When a policy abysmally fails at the municipal and local level, making the original problem even worse, the only logical solution is to force it through statewide.
Such are the mental gymnastics of California legislators. They just passed a new law forcing through rent control across the Golden State, and Democratic Gov. Gavin Newsom is expected to sign it into law. The law would bar landlords from pursuing eviction against tenants without a reason the government deems acceptable and simultaneously restrict annual rent increases to 5% plus inflation.

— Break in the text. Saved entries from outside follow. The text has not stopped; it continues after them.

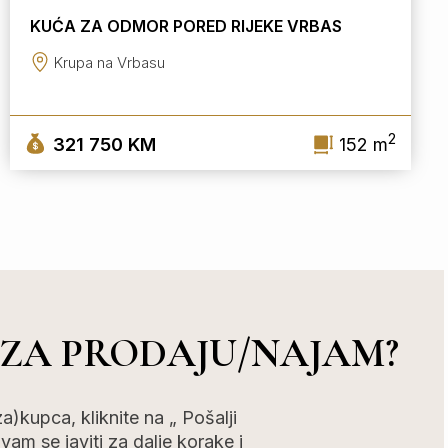
KUĆA ZA ODMOR PORED RIJEKE VRBAS
Krupa na Vrbasu
2
321 750 KM
152 m
 ZA PRODAJU/NAJAM?
kupca, kliknite na „ Pošalji
am se javiti za dalje korake i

Legislators see this as an answer to the housing crisis gripping California. But rent control has already made the problem much worse in many California communities. In fact, this effort flies in the face of countless real-world examples. The overwhelming economic consensus is that rent control exacerbates housing problems.
For instance, a recent study investigating the effectiveness of San Francisco’s rent control policies found that “while rent control prevents displacement of incumbent renters in the short run, the lost rental housing supply likely drove up market rents in the long run, ultimately undermining the goals of the law.”
Washington Post columnist Megan McArdle dug deeper into the issue, finding that rent control is one of the rare areas where economists have pretty much reached a consensus. She wrote “there are a few questions where there’s near unanimity, and rent control is one of them. Pretty much every economist agrees that rent controls are bad.”
McArdle is correct: Economists as disparate as the libertarian icon Milton Friedman and the left-wing Swedish economist Gunnar Myrdal have opposed this policy, all with good reason.
Even the left-leaning Brookings Institution found that “rent control appears to help current tenants in the short run, [but] in the long run it decreases affordability, fuels gentrification, and creates negative spillovers on the surrounding neighborhood.”
This is all consistent with the basic economics of rent control. Regulating a certain price might help, in the short run, some families who have already found housing. But in restricting profit opportunities for developers and potential landlords, it causes the total supply of housing to constrict.
New rental housing stops being built, and potential landlords, fearful of losing control of their real estate to tenants who know how to exploit the rules, get out of the business or avoid going into it. This in turn causes prices to soar for apartments not already locked down. Meanwhile, rent-controlled apartments, carefully guarded by privileged tenants, are allowed by their owners to fall into disrepair. There is no incentive to keep them up when the landlords are really hoping that current tenants will leave.
This has happened across the country wherever rent control has been implemented, and California is no exception.
As Christian Britschgi wrote for Reason, “California’s housing crisis has been years in the making, and fixing it will require substantial deregulation of housing development. The rent control bill passed by legislators this week, while benefiting some current tenants, is ultimately a step in the wrong direction.”
A step in the wrong direction, indeed. If this bill becomes law, working-class Californians will have to pay the price for their legislators’ foolishness.